1st Mayor of Oklahoma City
- In office April 27, 1889 – November 11, 1889
- Preceded by: position established
- Succeeded by: Sidney Clarke (acting)

Personal details
- Born: November 20, 1850 Wilkes County, North Carolina
- Died: April 21, 1890 (aged 39) Oklahoma City, Oklahoma
- Children: Ciscero Couch

= William Couch =

American politician (1850-1890)

William Lewis Couch (November 20, 1850 - April 21, 1890), a native of North Carolina and later a resident of Kansas, was best known as a leader of the Boomer Movement and as the first provisional mayor of Oklahoma City, Oklahoma in 1889. He joined the Boomer Movement in 1880 and became the sole leader of the movement after David L. Payne's death on November 28, 1884. He participated in the Oklahoma Land Run on April 22, 1889.

Raw data:
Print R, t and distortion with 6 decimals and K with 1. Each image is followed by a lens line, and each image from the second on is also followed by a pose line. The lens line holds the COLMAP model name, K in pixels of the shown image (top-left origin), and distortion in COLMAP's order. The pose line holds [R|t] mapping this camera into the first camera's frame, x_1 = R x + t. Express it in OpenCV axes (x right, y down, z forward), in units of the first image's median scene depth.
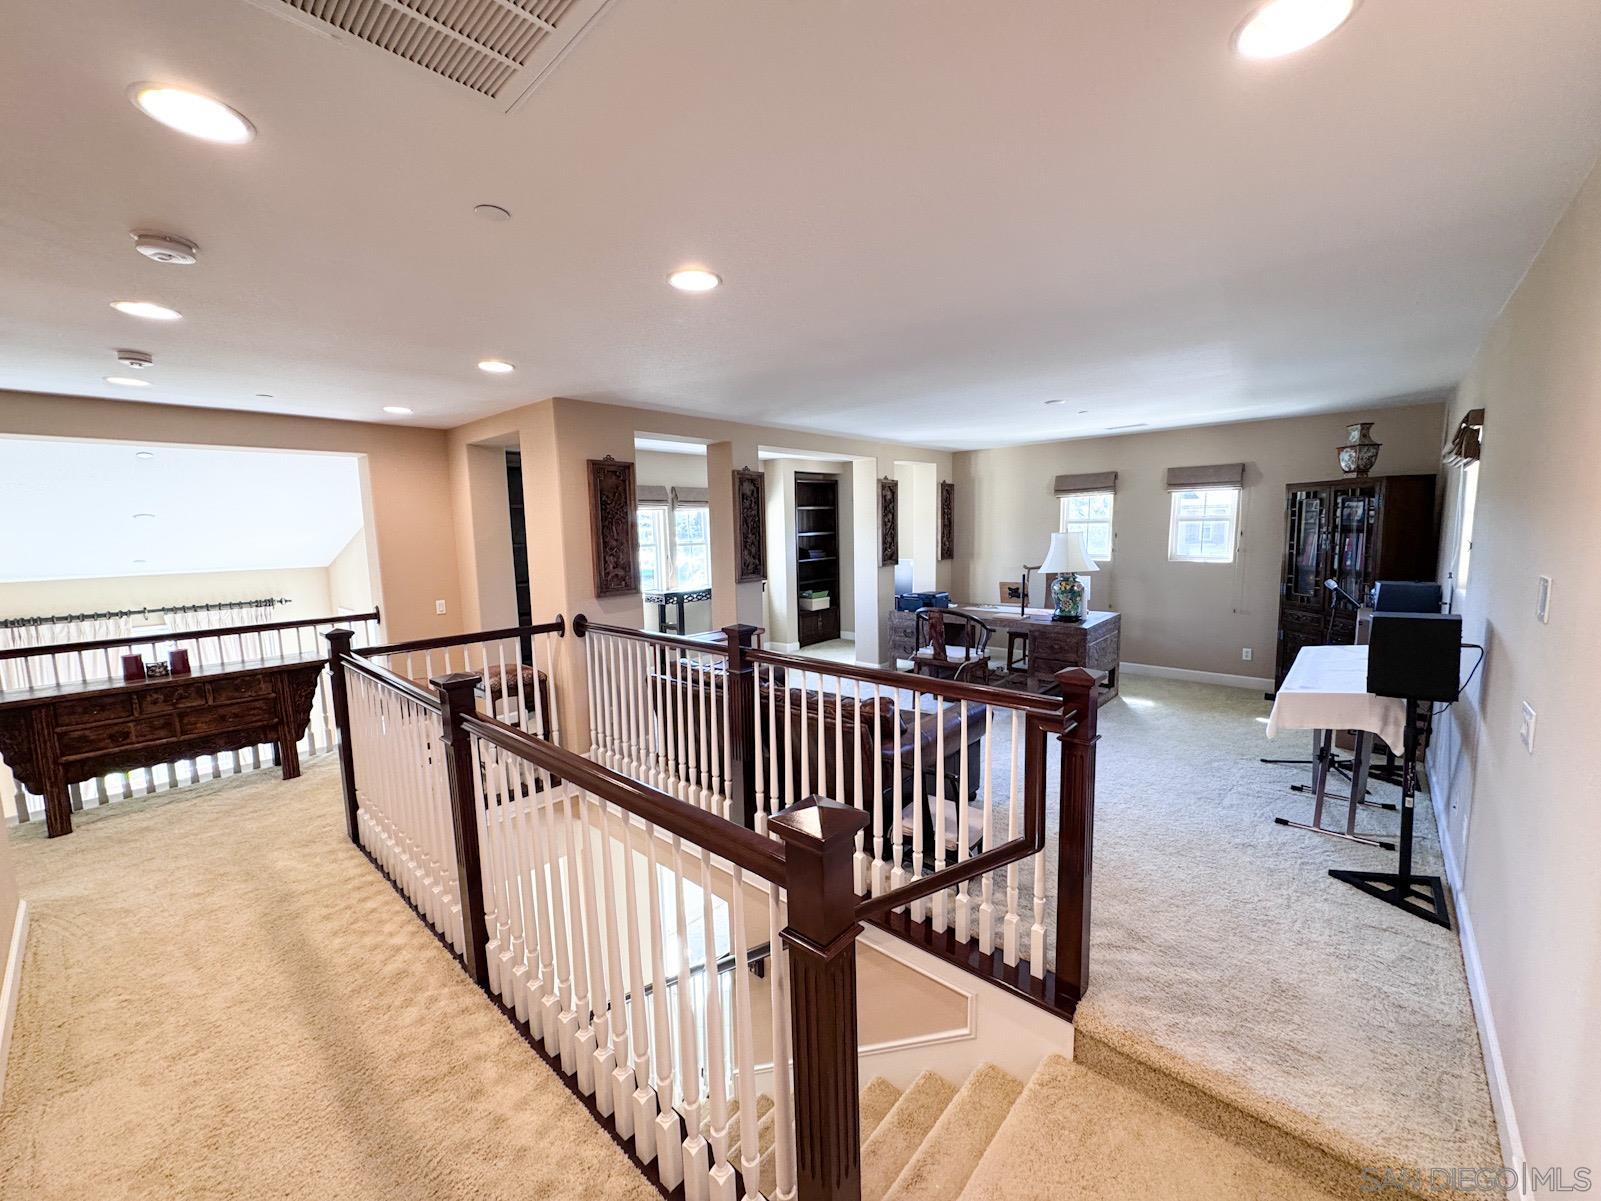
lens RADIAL K [[632.4, 0, 800.5], [0, 632.4, 600.5], [0, 0, 1]] dist [-0.001504, -0.000093]
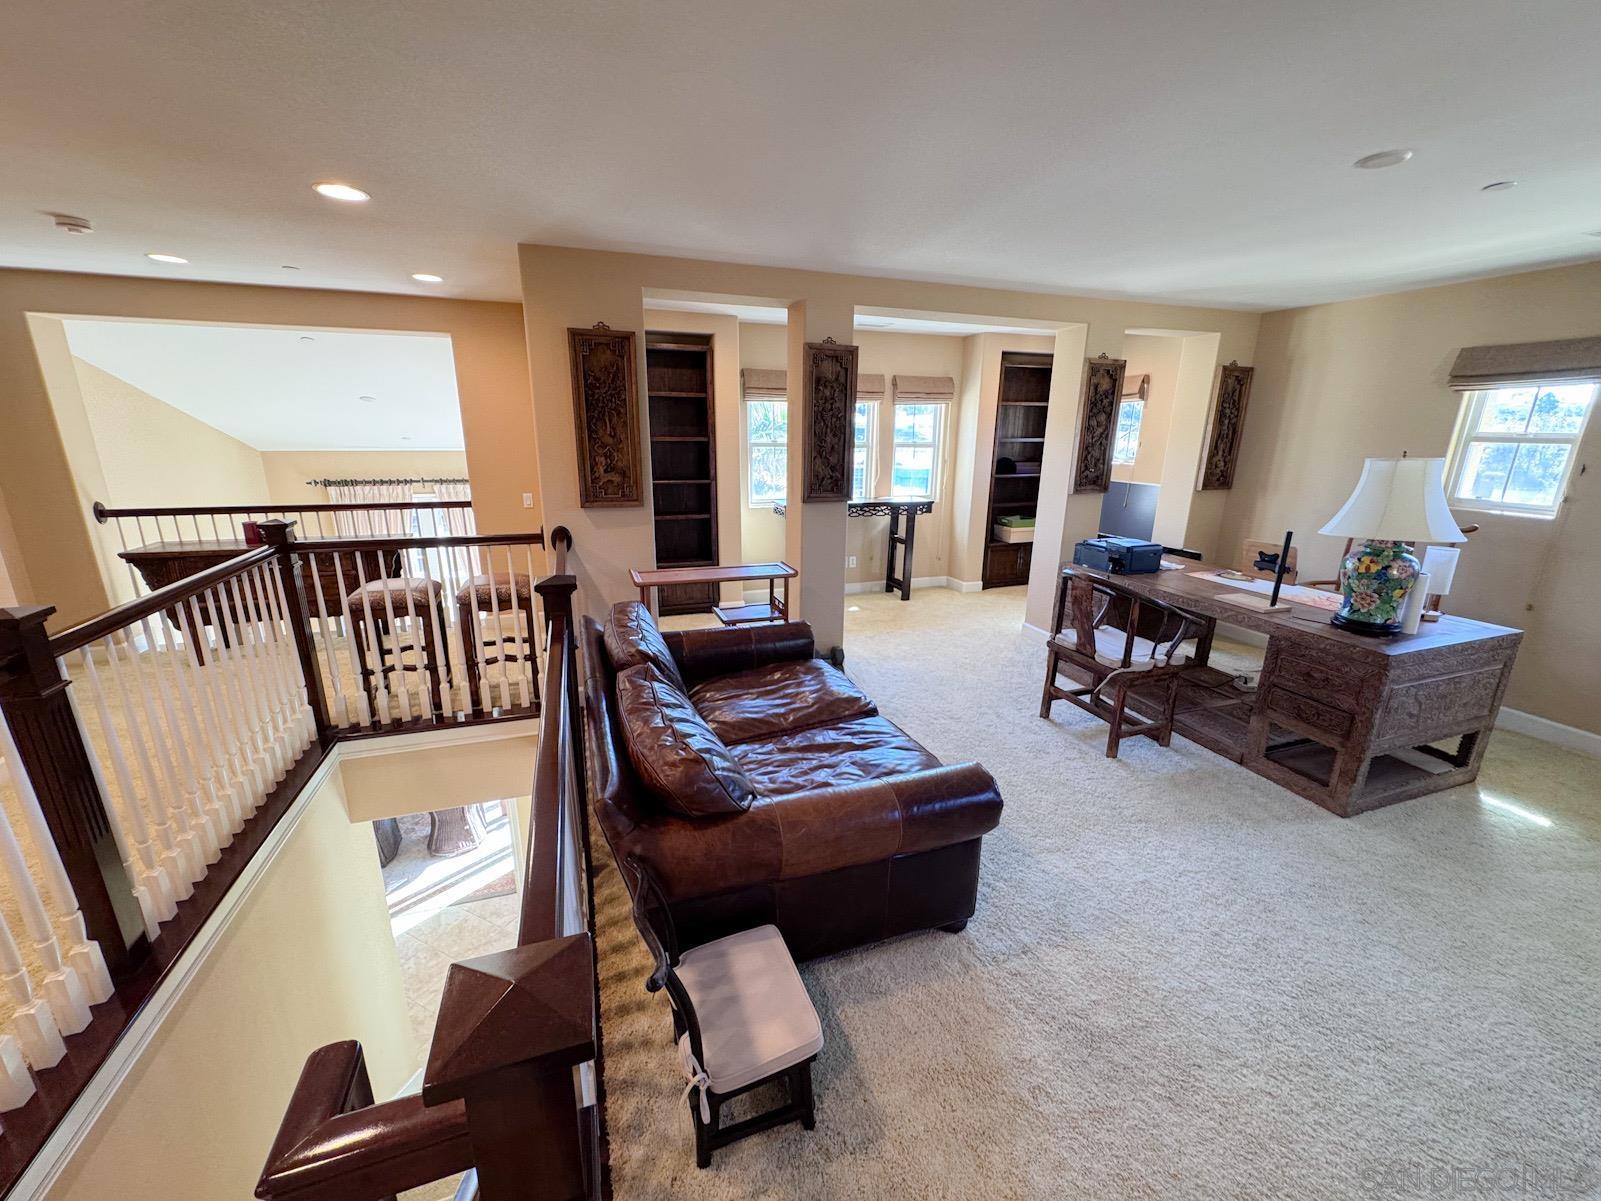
lens RADIAL K [[632.4, 0, 800.5], [0, 632.4, 600.5], [0, 0, 1]] dist [-0.001504, -0.000093]
pose [[0.875547, 0.159338, -0.456103, 0.240923], [-0.087999, 0.980853, 0.173732, -0.040892], [0.475052, -0.111974, 0.872804, 0.315659]]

Task:
According to the text on William Couch, whose death left him the sole leader of the Boomer Movement?

Task answer:
David L. Payne's, on November 28, 1884.